É difícil perceber como a proibição de descoberta da Austrália, ou da costa norte da América terá sido encarada pelos cartógrafos do Séc.XVI, e da forma como terão se adaptado a esse facto, sabendo que a História iria repetir-se, ocultando novos territórios durante mais uns séculos.
A incompetência dos navegadores seria implícita. Depois de percorrerem dezenas de milhares quilómetros, chegando a Timor, falhariam durante séculos um enorme território a escassas centenas de quilómetros (a Austrália)... uma navegação exequível num pequeno batel. Poderíamos falar no Estreito de (Luis Vaz de) Torres, onde seria quase difícil passar sem avistar a Austrália, mas a História é assim, e as mais perfeitas evidências não são "factos históricos".
Nem sempre há tormentas que afastam os navios da costa... Tormentas seriam, claro está, pois seria tormentoso o problema de reportar ou silenciar qualquer relato de novo território.
Porém, o assunto principal não é aqui esse... o assunto é este incompetente mapa da América do Sul, de Guillaume Brouscon, de 1543, que pode também ser um competente mapa da Austrália:
Brouscon (1543): América do Sul... ou Austrália?
(Colecção Huntington-Univ.Berkeley)
Há inúmeros exemplos deste genéro, mas que não são tão evidentes.
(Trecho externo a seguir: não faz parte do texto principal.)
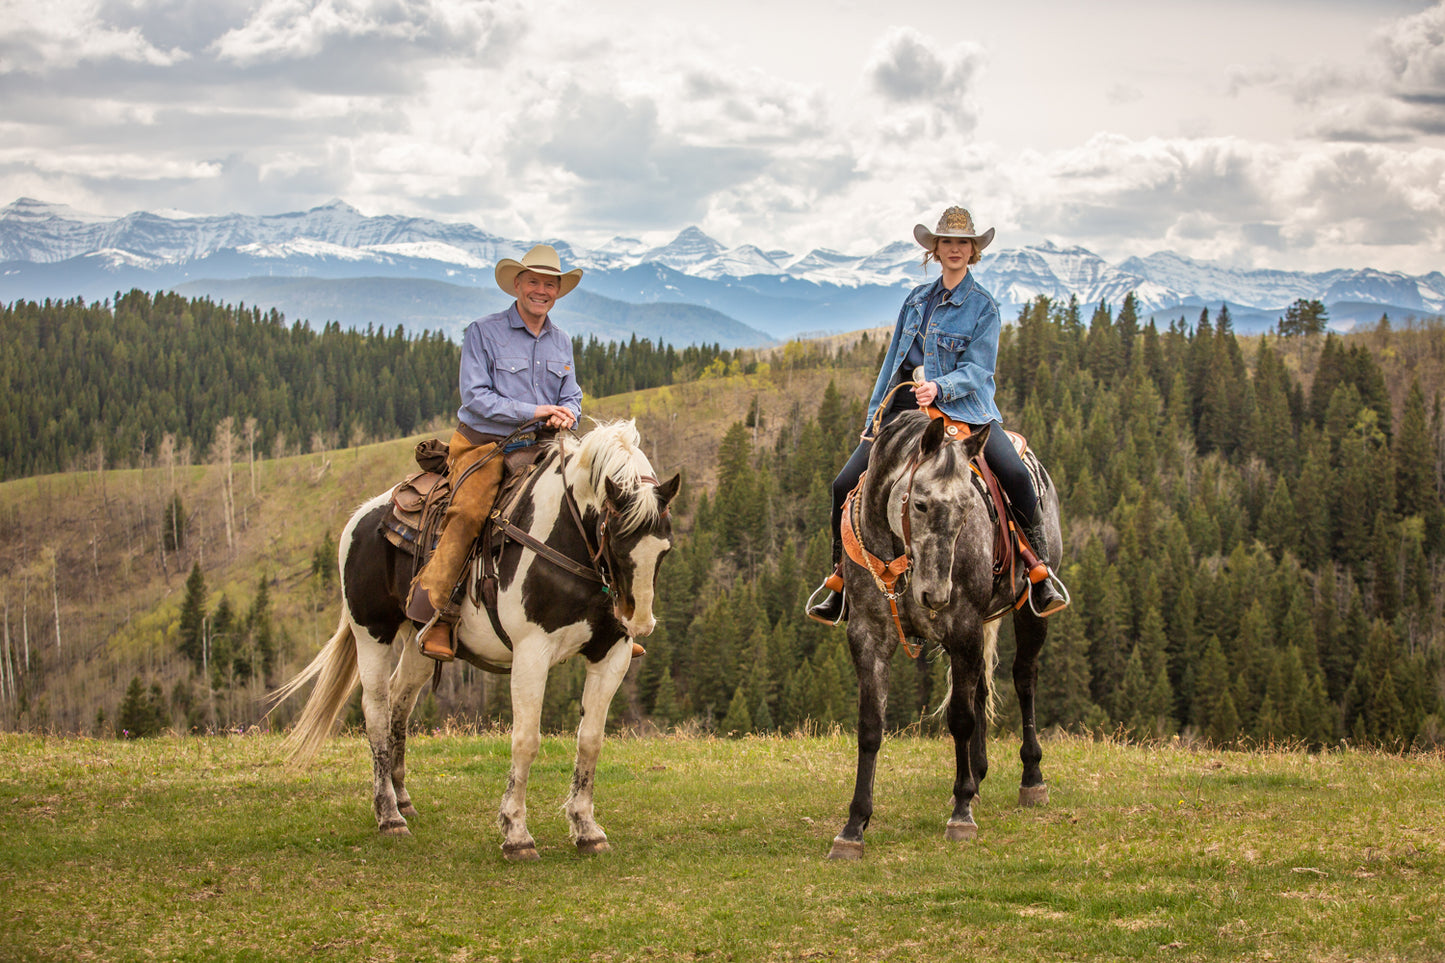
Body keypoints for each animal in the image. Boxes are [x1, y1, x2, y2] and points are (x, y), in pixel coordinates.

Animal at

Estes mapas não serviam os marinheiros, na maioria dos casos serviam as colecções da aristocracia. O problema de reportarem, ou não, uma verdadeira costa, colocar-se-ia mais nas discussões cortesãs.
Lembrei-me deste exemplo, a propósito do mapa de Ph. Buache em que aparesenta um continente Antártico separado... No entanto, apesar do erro grosseiro, é possível vislumbrar uma imagem da Austrália que encaixaria completando a informação que falta na metade do território atribuído a Tasman.
Ph Buache (1754) in Historic maps of Antarctica (elisezevitz.wordpress.com)
Desembarcamos logo na espaçosa
Parte, por onde a gente se espalhou,
De ver cousas estranhas desejosa
Da terra que outro povo não pisou;
Porem eu cos pilotos na arenosa
Praya, por vermos em que parte estou,
Me detenho, em tomar do sol a altura
E compassar a universal pintura.
Achamos ter de todo já passado
Do Semicapro pexe a grande meta,
Estando entre elle & o circulo gelado
Austral, parte do mundo mais secreta:
Eis de meus companheiros rodeado
Vejo hum estranho vir de pelle preta,
Que tomaram por força, em quanto apanha
De mel os doces favos na montanha.
A descrição poderia adequar-se aos indígenas da África do Sul, ou aos aborígenes da Austrália...
A parte do mundo mais secreta seria, no tempo de Camões, sem qualquer dúvida, a Austrália...
Afinal, Ceilão ou Sumatra, foram nomes usados para identificar a grande ilha Taprobana, mas essa grande ilha nunca chegou a poder ser a Austrália.
- Que "parte do mundo mais secreta", quando Bartolomeu Dias tinha passado o Cabo da Boa Esperança dez anos antes?
- Claramente... imaginação poética que tudo mistura, sem nada querer significar.
- Feliz infeliz quem assim o entender.